I once came across a chain-smoking cardiologist, who would eat fast food everyday. He found it pretty humorous when I cracked a joke about his office proximity to the chain restaurant. I suggested that he put in a revolving door connected to the restaurant and start a campaign of “One Stop Shopping! Get your arteries filled and roto-rootered all within walking distance!” That is if you can walk about 100 feet with a lifestyle such as that. His response? Something about not being a nutritional expert: “my expertise is the heart!” At least, he did always tell his patients not to do what he did.

You are what you eat!

Didn’t your grandma give you this tidbit of wisdom? Some say calories are calories... and I say… ”did you forget biochemistry?” A class we all had to take as physicians. Yes, the micro needs to be applied to the macro level. The unfortunate fact that our lack of application allowed a generation to consume simple carbohydrates in mass quantities just as long as they stayed away from fat at the very least contributed to our health epidemics today. My opinion when it comes to food is simple - 1) if you can’t pronounce an ingredient or 2) the FDA has a warning label on consuming it - you might want to think twice about putting it in your mouth.

The road to recovery

In recent years, I was approached by a data analyst who told me he was tasked with trying to figure out why some pancreatic transplant patients were not recovering as well as statistics suggested they should. Knowing fair well that the pancreas is actually a bag of digestive enzymes, and that chances are these poor patients were probably going to be in excruciating pain when they did eat - I started asking him about the nutritional intake on these patients prior to and after surgery. Of course, I did this knowing full well that he wouldn’t have a clue to the answer since the team relied entirely on structured data. I explained that healing relied heavily on carbohydrates, proteins and fats, and unless all three are consumed (and hopefully absorbed), recovery is going to be an issue. Why didn’t he know that? Because his team relied entirely on structured data presented in EHRs. He didn’t realize just how important those missing pieces of information that live in unstructured data were, e.g. within the clinical notes, and that the whole picture needed to be taken into consideration to improve patient recovery. After revisiting this, previously overlooked, pool of unstructured knowledge, he concluded that these patients did indeed lack in their nutritional intake.
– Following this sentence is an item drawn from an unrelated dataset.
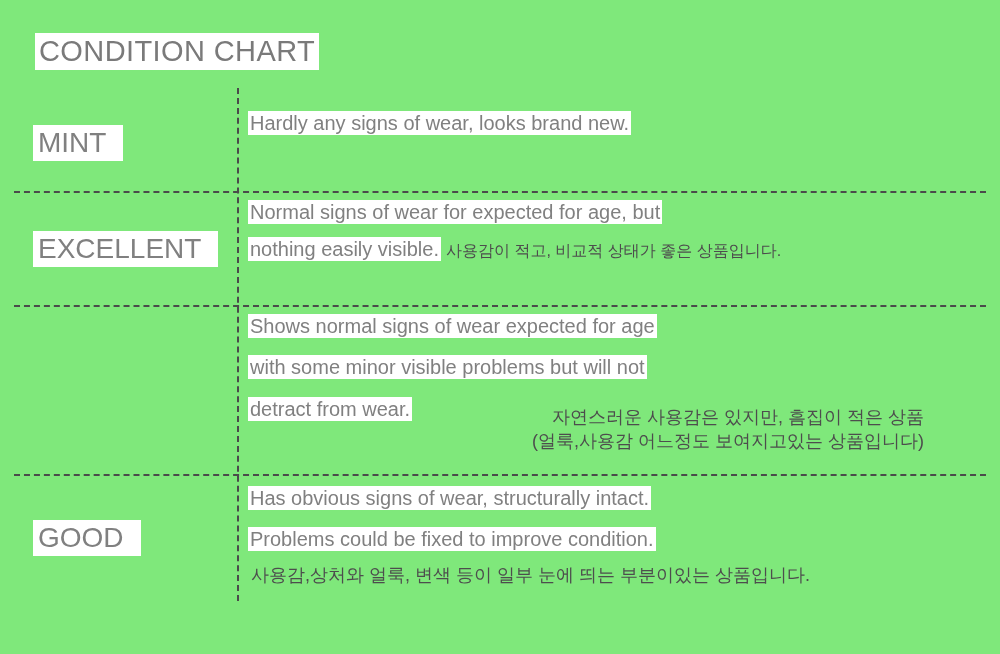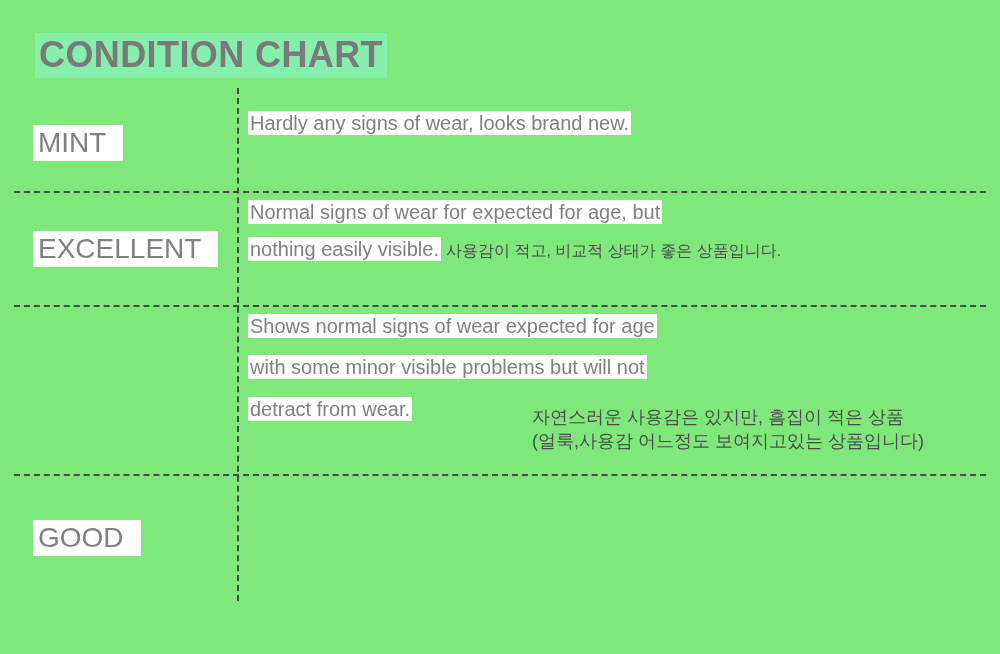"CONDITION CHART" .title { background: #86efac -> #ffffff; font-size: 36px -> 29px; font-weight: bold -> normal }
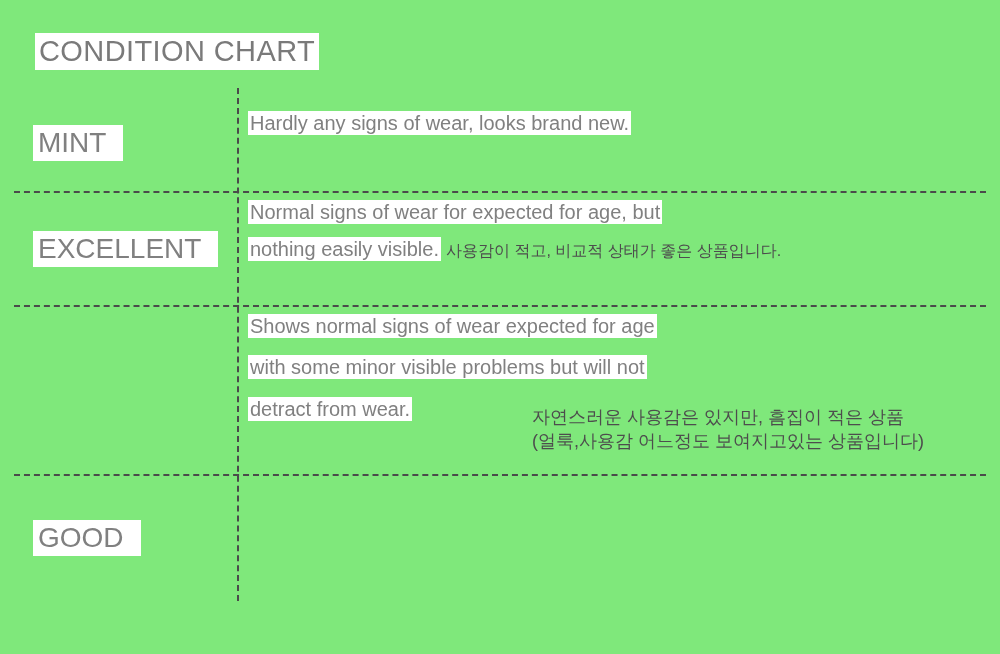"자연스러운 사용감은 있지만, 흠집이 적은" .row-great .ko-wrap { text-align: left -> right }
Whole data = whole patient

Advanced clinical analytics utilizing both structured and unstructured data is the key to getting the whole picture. Doing this manually is highly time consuming, but using a NLP solution can help transform unstructured text into structured data for use in further analysis, in a time effective manner.

If you truly want better patient outcomes, start treating the patient and their data as the whole picture. Like grandma would tell you to do!